Below are some selected passages from Ruth Martin's book, Witchcraft and the Inquisition in Venice, 1550-1650, (Blackwell, 1989). These quotes from Ruth Martin's book all appeared in an earlier post in this blog: "A Different World"? (Ronald Hutton's Recantations, Part Deux) :
 
"[t]here is clear evidence of a great deal of interpenetration of 'popular' and 'learned' beliefs throughout this period ... but the actual mingling of these two strands, if they ever were entirely separate, seems to have taken place earlier [that is, prior to 1550] ...."
[p. 225]
"Until more work is done on Venetian social history as a whole it will be hard to draw ... conclusions .... Even so, it seems that witchcraft of one type or another held an interest for people from all levels of society .... Womens' social standing ranged from the gentildonne who would often consult witches or even try the experiments themselves, through wives of retailers and craftsmen, to washerwomen, arsenal workers (making sails or ropes), the wives of boatmen, prostitutes, to some with no visible means of income at all. Witchcraft had in fact become the main craft of many, hence their titles: la Pirotta, la Caballada, l'Astrologo and la medegha."
[p. 234]
"There was also a close degree of contact between the different classes of Venetian society. The rich and poor lived side by side and the flow of ideas and beliefs between them must have been considerable. As we have seen, the distinction between the 'learned' and the 'popular' elements of witchcraft beliefs in Venice was not always easy to define. This distinction has perhaps been overemphasized in the past in any case. Christina Larner's recent work on Scottish witchcraft, for instance, has revealed a considerable degree of interpenetration between the so-called learned and popular beliefs. In Venice this sharing of beliefs by popular and learned elements of society was even closer."
[p. 243]
"It is clear that Venetian witchcraft was by no means unique. Each category of witchcraft in Venice ... paralleled what is known to have existed elsewhere in Europe during the period and, no doubt, outside this period as well ....

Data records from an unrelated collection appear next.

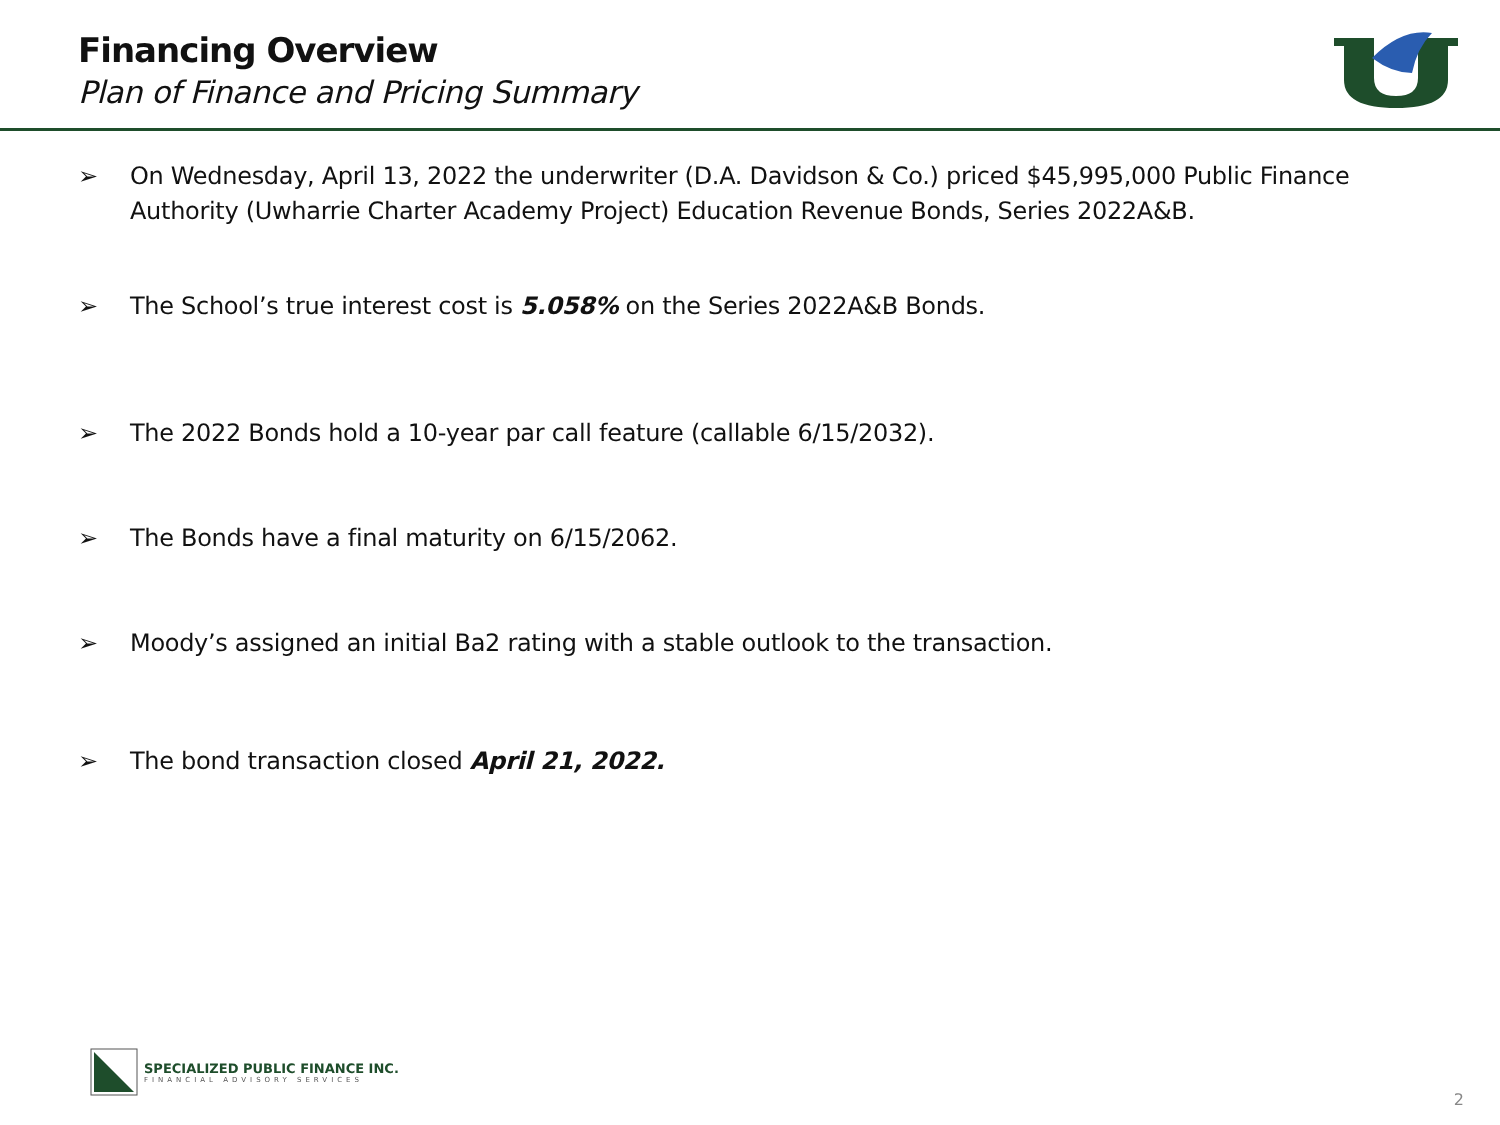Financing Overview
Plan of Finance and Pricing Summary
➢ On Wednesday, April 13, 2022 the underwriter (D.A. Davidson & Co.) priced $45,995,000 Public Finance Authority (Uwharrie Charter Academy Project) Education Revenue Bonds, Series 2022A&B.
➢ The School’s true interest cost is 5.058% on the Series 2022A&B Bonds.
➢ The 2022 Bonds hold a 10-year par call feature (callable 6/15/2032).
➢ The Bonds have a final maturity on 6/15/2062.
➢ Moody’s assigned an initial Ba2 rating with a stable outlook to the transaction.
➢ The bond transaction closed April 21, 2022.
SPECIALIZED PUBLIC FINANCE INC.
FINANCIAL ADVISORY SERVICES
2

"Necromancy, or the practice of the learned tradition of magic, was current throughout a great part of Europe, and certainly throughout Italy during this period. Some records still survive for the Holy Office of the Roman Inquisition which contain copies of certain processi, usually just the sentence and/or abjuration, which were forwarded to Rome from all over Italy. Necromantic exploits feature prominently in these records. The sentence of the 1580 Vicentine trial against Antonio de Franci, for instance, refers to the work of Pietro d'Abbano and to the Clavicula Salomonis being used used in the celebration of a mass as part of a love magic ceremony. There is little doubt that these and other books of magic like them circulated widely in Europe during this period as did the corrupted versions of traditions evident in many of the conjurations and divinatory experiments seen in Venice.

"At a different level of society other forms of witchcraft also were all part of what was presumably a Europen-wide system of popular beliefs. Mary O'Neil describes the same experiments, with some local modifications, being practiced in Modena. The Udine records, and those in Trinity College, Dublin, covering the whole of Italy contain references to similar practices. Indeed, whenever the available records provide us with a glimpse into traditional beliefs and activities, for instance those of the so-called 'cunning folk' in England, we see time and time again what were basically the same types of witchcraft as those observed in Venice.

"England is indeed the one country outside Italy to display the most obvious similarities with Venice as far as witchcraft practices are concerned .... [T]he nature of the records in each area enables us to see beyond the large trails, the epidemics of witch-hunting, to the day-to-day beliefs and attitudes of the population as a whole .... The Venetian records provide us ... with a detailed picture of a way of life ... [W]hat Venice shows us was, broadly speaking, the picture throughout most of Europe."